By Ibrahim Shuaibu in Kano
The authorities of Bayero University, Kano (BUK) has constituted a committee to dispense of controversies surrounding land acquisition and counter claims of ownership of lands within the university community.
The committee, which comprised representatives of the Kano State Bureau for Land Management, Kano Urban Planning and Development Agency, Kano Emirate Council, state Commissioner of Police, Ungogo Local Government Councils, the District Head of Ungogo and members of the university community.
Addressing journalists during the inauguration of the committee, the Deputy Vice-Chancellor, Bayero University, who is also the chairman of the committee, Prof. Adamu Idris Tanko, said part of the terms of reference was for the committee to determine the authenticity and dialogue with those that were affected in the land controversy.

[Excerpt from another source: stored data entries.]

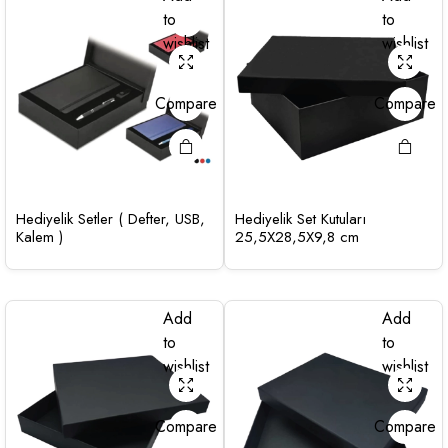
to
to
wishlist
wishlist
Compare
Compare
Hediyelik Setler ( Defter, USB,
Hediyelik Set Kutuları
Kalem )
25,5X28,5X9,8 cm
Add
Add
to
to
wishlist
wishlist
Compare
Compare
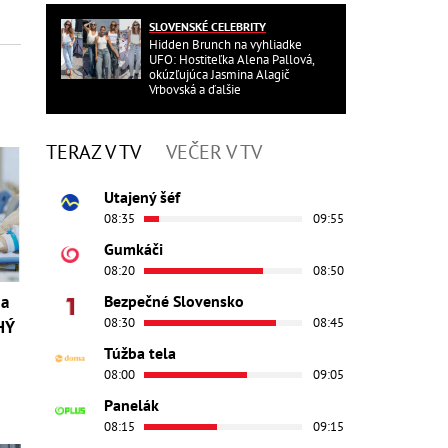
SLOVENSKÉ CELEBRITY
Hidden Brunch na vyhliadke
UFO: Hostiteľka Alena Pallová,
okúzľujúca Jasmina Alagič
Vrbovská a ďalšie
TERAZ V TV
VEČER V TV
Utajený šéf
08:35
09:55
Gumkáči
08:20
08:50
Bezpečné Slovensko
 a
08:30
08:45
HÝ
Túžba tela
08:00
09:05
Panelák
08:15
09:15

Tanko said that the challenges facing the university in the recent time included boundary demarcation and false claims of compensation and encroachment on the university’s land by some residents in the acquired lands.

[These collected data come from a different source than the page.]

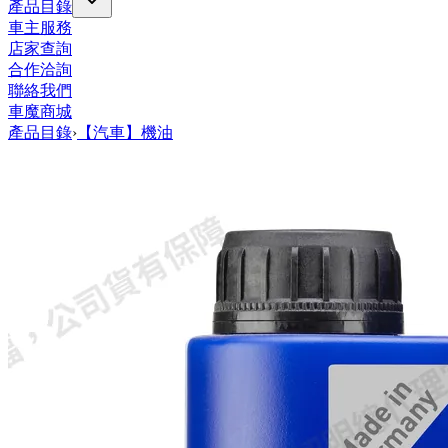
產品目錄
車主服務
店家查詢
合作洽詢
聯絡我們
車魔商城
產品目錄
›
【汽車】機油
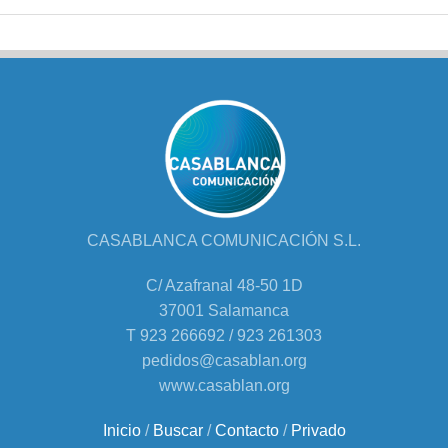
CASABLANCA COMUNICACIÓN S.L.
C/ Azafranal 48-50 1D
37001 Salamanca
T 923 266692 / 923 261303
pedidos@casablan.org
www.casablan.org
Inicio
/
Buscar
/
Contacto
/
Privado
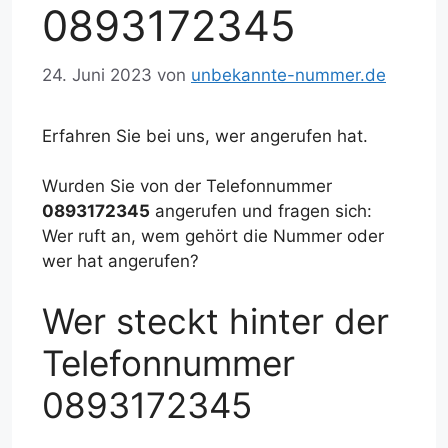
0893172345
24. Juni 2023
von
unbekannte-nummer.de
Erfahren Sie bei uns, wer angerufen hat.
Wurden Sie von der Telefonnummer
0893172345
angerufen und fragen sich:
Wer ruft an, wem gehört die Nummer oder
wer hat angerufen?
Wer steckt hinter der
Telefonnummer
0893172345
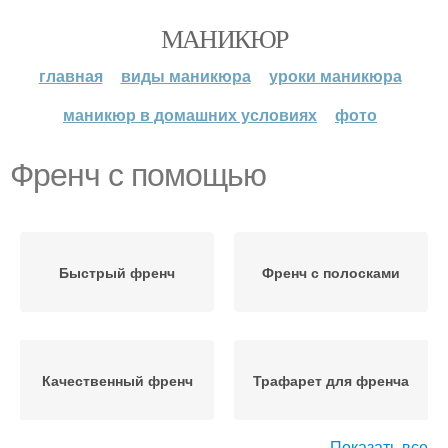
МАНИКЮР
главная
виды маникюра
уроки маникюра
маникюр в домашних условиях
фото
Френч с помощью
Быстрый френч
Френч с полосками
Качественный френч
Трафарет для френча
Показать все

According to the university, the land was acquired by the federal government in the 80’s to serve as the permanent site of the university, which was surveyed with all due process followed and the right of occupancy was obtained and granted to its by the Kano State Government.
The deputy vice-chancellor said the land was acquired in 10 phases, adding that it cuts across areas under the control of 10 village heads, and of which the university authority has paid compensations on the farmlands and economic trees to the farm owners.

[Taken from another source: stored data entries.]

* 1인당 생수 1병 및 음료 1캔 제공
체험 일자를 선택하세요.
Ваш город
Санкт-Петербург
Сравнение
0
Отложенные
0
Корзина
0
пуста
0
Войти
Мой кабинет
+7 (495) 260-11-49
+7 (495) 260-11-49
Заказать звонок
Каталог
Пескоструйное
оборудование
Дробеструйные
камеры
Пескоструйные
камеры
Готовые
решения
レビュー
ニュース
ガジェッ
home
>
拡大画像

As a result of the land controversy, the chairman of the land implementation committee said the university is finding it difficult to establish four new African centres of excellence on dry land for national and global ranking and recognition.
According to him, “We are open to dialogue with those affected farm owners and as such, anybody who has outstanding issues as far as the compensation is concerned, the university is ready to do so, provided such affected persons have proven of evidence to tender that he or she has not be compensated, so as to settle the problem peacefully.”